Camera obscura

A camera obscura is a box with a small hole or slit in one side, sometimes with a lens installed, allowing light to enter the box in just such a way that it projects an inverted (upside-down) image of the external scene onto the interior, opposite, side of the box. Unlike perspective boxes, which had images painted or objects inserted inside the box to create an artificial scene, the camera obscura is empty and projects inside itself an image of whatever is outside the box. These were among a number of European optics-related items introduced into Japan in the Edo period, originally enjoyed as curiosities and later, in the case of telescopes, microscopes, and certain other items, as vitally useful tools.

The earliest known mention of a camera obscura imported into Japan is seen in a 1646 entry in the Dagregister, the Dutch East India Company official logs.[1]
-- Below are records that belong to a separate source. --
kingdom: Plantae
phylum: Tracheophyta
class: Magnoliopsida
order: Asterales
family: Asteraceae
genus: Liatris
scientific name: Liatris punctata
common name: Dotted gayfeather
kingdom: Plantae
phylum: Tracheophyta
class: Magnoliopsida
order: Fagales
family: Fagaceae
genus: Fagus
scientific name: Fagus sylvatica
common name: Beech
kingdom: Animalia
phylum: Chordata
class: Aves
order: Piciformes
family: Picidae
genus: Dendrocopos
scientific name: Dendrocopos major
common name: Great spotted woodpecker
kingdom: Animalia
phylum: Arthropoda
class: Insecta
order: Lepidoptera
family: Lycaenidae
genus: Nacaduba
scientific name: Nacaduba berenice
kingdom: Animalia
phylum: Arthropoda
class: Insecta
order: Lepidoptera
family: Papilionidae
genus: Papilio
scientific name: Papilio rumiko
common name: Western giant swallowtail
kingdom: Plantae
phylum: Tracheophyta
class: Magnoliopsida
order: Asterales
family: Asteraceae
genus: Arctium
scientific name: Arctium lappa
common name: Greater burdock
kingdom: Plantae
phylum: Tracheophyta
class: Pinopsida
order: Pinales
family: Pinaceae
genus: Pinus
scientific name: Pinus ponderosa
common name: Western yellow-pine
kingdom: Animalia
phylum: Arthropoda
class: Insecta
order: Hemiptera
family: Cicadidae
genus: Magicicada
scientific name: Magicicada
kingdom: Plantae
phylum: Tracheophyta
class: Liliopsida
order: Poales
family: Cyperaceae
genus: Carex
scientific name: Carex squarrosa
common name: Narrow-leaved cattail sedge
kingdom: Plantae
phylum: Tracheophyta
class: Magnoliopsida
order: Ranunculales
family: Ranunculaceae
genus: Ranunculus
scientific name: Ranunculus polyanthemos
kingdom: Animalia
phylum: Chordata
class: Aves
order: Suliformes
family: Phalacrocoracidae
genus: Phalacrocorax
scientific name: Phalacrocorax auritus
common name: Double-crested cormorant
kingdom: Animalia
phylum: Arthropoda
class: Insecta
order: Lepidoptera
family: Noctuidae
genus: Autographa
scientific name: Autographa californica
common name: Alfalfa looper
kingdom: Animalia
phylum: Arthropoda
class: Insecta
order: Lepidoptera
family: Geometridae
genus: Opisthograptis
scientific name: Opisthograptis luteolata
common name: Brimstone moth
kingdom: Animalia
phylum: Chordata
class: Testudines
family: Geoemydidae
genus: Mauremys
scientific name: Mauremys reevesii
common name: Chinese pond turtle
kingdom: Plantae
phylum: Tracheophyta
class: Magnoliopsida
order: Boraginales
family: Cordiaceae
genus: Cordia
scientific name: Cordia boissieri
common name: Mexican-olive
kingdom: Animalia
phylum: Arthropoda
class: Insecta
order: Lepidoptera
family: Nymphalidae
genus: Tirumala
Later, in the mid-to-late 18th century, the camera obscura seems to have become more widely known, and accessible, to figures such as Shiba Kôkan who enjoyed, experimented with, and wrote about European inventions.

References

  1. Timon Screech, "Rethinking the Visual Revolution in Edo," in Nozoite bikkuri Edo kaiga: The Scientific Eye and Visual Wonders in Edo のぞいてびっくり江戸絵画, Tokyo: Suntory Museum of Art (2014), 15.